● **DATA FOR ANALYSIS**:
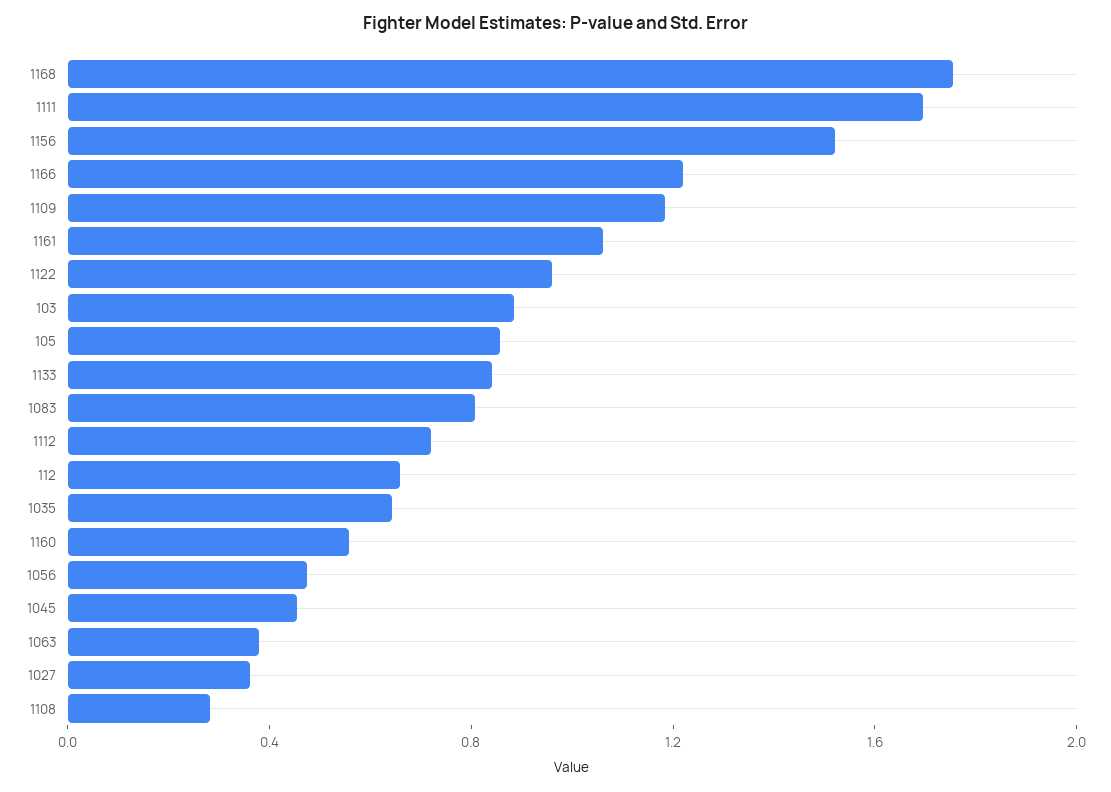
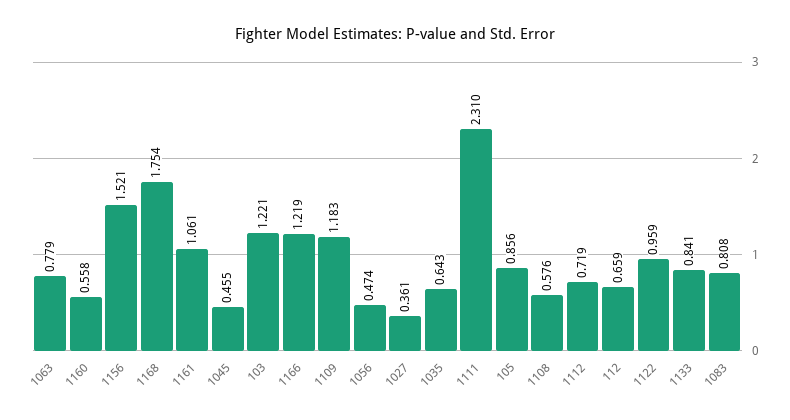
  {
    "1168": 1.754,
-   "1111": 1.7,
+   "1111": 2.31,
    "1156": 1.521,
    "1166": 1.219,
    "1109": 1.183,
    "1161": 1.061,
    "1122": 0.959,
-   "103": 0.9,
+   "103": 1.221,
    "105": 0.856,
    "1133": 0.841,
    "1083": 0.808,
    "1112": 0.719,
    "112": 0.659,
    "1035": 0.643,
    "1160": 0.558,
    "1056": 0.474,
    "1045": 0.455,
-   "1063": 0.4,
+   "1063": 0.779,
    "1027": 0.361,
-   "1108": 0.3
+   "1108": 0.576
  }

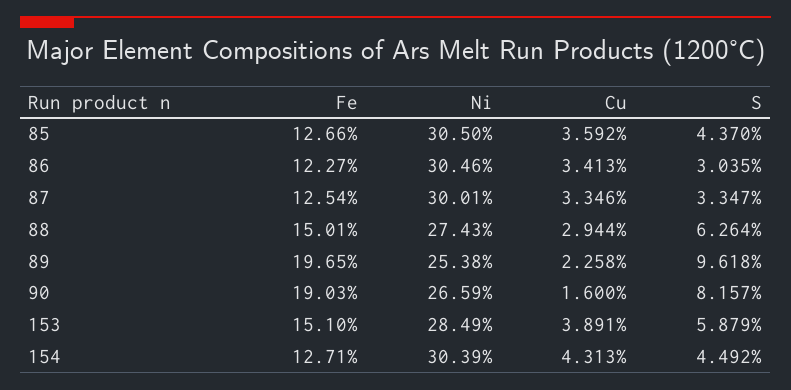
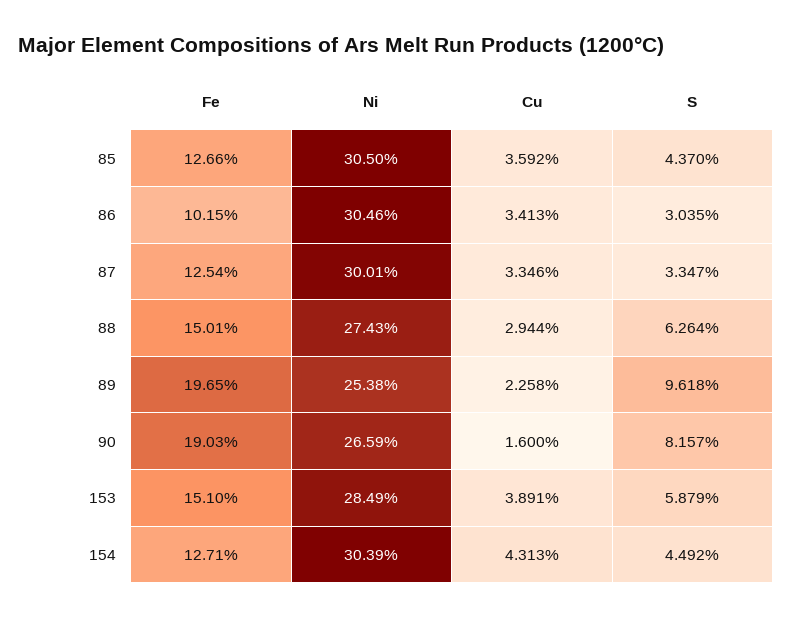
  {
    "Fe": {
      "85": 12.66,
-     "86": 12.27,
+     "86": 10.15,
      "87": 12.54,
      "88": 15.01,
      "89": 19.65,
      "90": 19.03,
      "153": 15.1,
      "154": 12.71
    },
    "Ni": {
      "85": 30.5,
      "86": 30.46,
      "87": 30.01,
      "88": 27.43,
      "89": 25.38,
      "90": 26.59,
      "153": 28.49,
      "154": 30.39
    },
    "Cu": {
      "85": 3.592,
      "86": 3.413,
      "87": 3.346,
      "88": 2.944,
      "89": 2.258,
      "90": 1.6,
      "153": 3.891,
      "154": 4.313
    },
    "S": {
      "85": 4.37,
      "86": 3.035,
      "87": 3.347,
      "88": 6.264,
      "89": 9.618,
      "90": 8.157,
      "153": 5.879,
      "154": 4.492
    }
  }

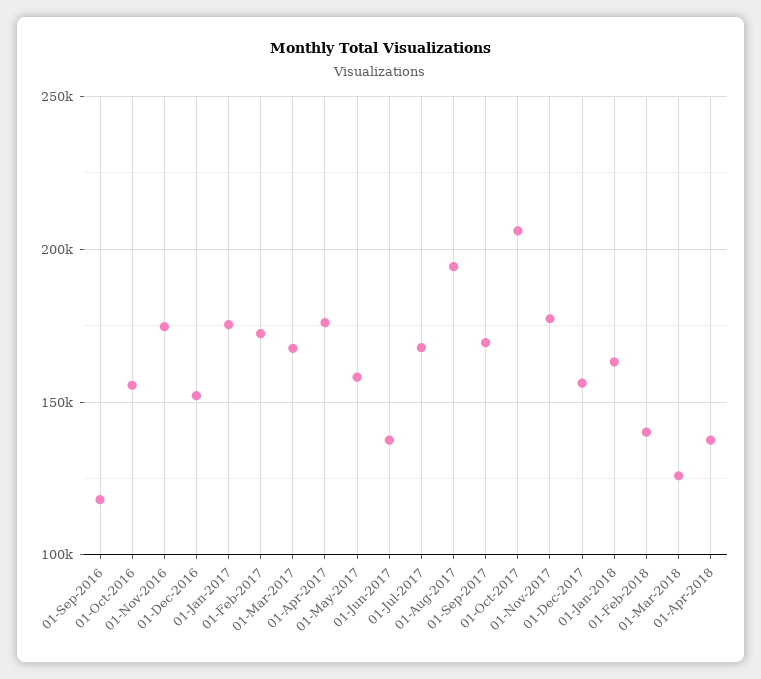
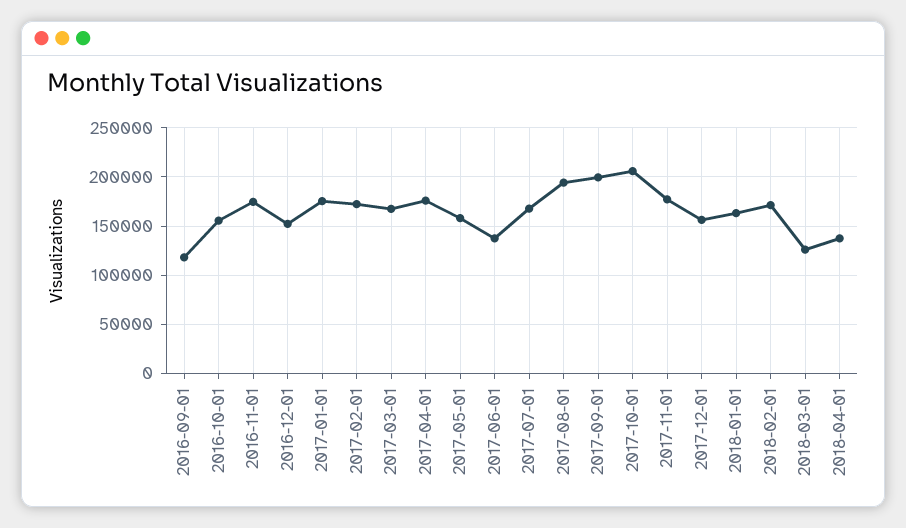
  {
    "01-Sep-2016": 120000,
    "01-Oct-2016": 155000,
    "01-Nov-2016": 175000,
    "01-Dec-2016": 150000,
    "01-Jan-2017": 175000,
    "01-Feb-2017": 170000,
    "01-Mar-2017": 170000,
    "01-Apr-2017": 175000,
    "01-May-2017": 160000,
    "01-Jun-2017": 140000,
    "01-Jul-2017": 170000,
    "01-Aug-2017": 195000,
-   "01-Sep-2017": 170000,
+   "01-Sep-2017": 200000,
    "01-Oct-2017": 205000,
    "01-Nov-2017": 175000,
    "01-Dec-2017": 155000,
    "01-Jan-2018": 165000,
-   "01-Feb-2018": 140000,
+   "01-Feb-2018": 170000,
    "01-Mar-2018": 125000,
    "01-Apr-2018": 140000
  }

● **YOUR GOAL**:
Before handing back the copy, remove the pictures; otherwise print the data exactly.

● **RESULT BELOW**:
  {
    "1168": 1.754,
-   "1111": 1.7,
+   "1111": 2.31,
    "1156": 1.521,
    "1166": 1.219,
    "1109": 1.183,
    "1161": 1.061,
    "1122": 0.959,
-   "103": 0.9,
+   "103": 1.221,
    "105": 0.856,
    "1133": 0.841,
    "1083": 0.808,
    "1112": 0.719,
    "112": 0.659,
    "1035": 0.643,
    "1160": 0.558,
    "1056": 0.474,
    "1045": 0.455,
-   "1063": 0.4,
+   "1063": 0.779,
    "1027": 0.361,
-   "1108": 0.3
+   "1108": 0.576
  }

  {
    "Fe": {
      "85": 12.66,
-     "86": 12.27,
+     "86": 10.15,
      "87": 12.54,
      "88": 15.01,
      "89": 19.65,
      "90": 19.03,
      "153": 15.1,
      "154": 12.71
    },
    "Ni": {
      "85": 30.5,
      "86": 30.46,
      "87": 30.01,
      "88": 27.43,
      "89": 25.38,
      "90": 26.59,
      "153": 28.49,
      "154": 30.39
    },
    "Cu": {
      "85": 3.592,
      "86": 3.413,
      "87": 3.346,
      "88": 2.944,
      "89": 2.258,
      "90": 1.6,
      "153": 3.891,
      "154": 4.313
    },
    "S": {
      "85": 4.37,
      "86": 3.035,
      "87": 3.347,
      "88": 6.264,
      "89": 9.618,
      "90": 8.157,
      "153": 5.879,
      "154": 4.492
    }
  }

  {
    "01-Sep-2016": 120000,
    "01-Oct-2016": 155000,
    "01-Nov-2016": 175000,
    "01-Dec-2016": 150000,
    "01-Jan-2017": 175000,
    "01-Feb-2017": 170000,
    "01-Mar-2017": 170000,
    "01-Apr-2017": 175000,
    "01-May-2017": 160000,
    "01-Jun-2017": 140000,
    "01-Jul-2017": 170000,
    "01-Aug-2017": 195000,
-   "01-Sep-2017": 170000,
+   "01-Sep-2017": 200000,
    "01-Oct-2017": 205000,
    "01-Nov-2017": 175000,
    "01-Dec-2017": 155000,
    "01-Jan-2018": 165000,
-   "01-Feb-2018": 140000,
+   "01-Feb-2018": 170000,
    "01-Mar-2018": 125000,
    "01-Apr-2018": 140000
  }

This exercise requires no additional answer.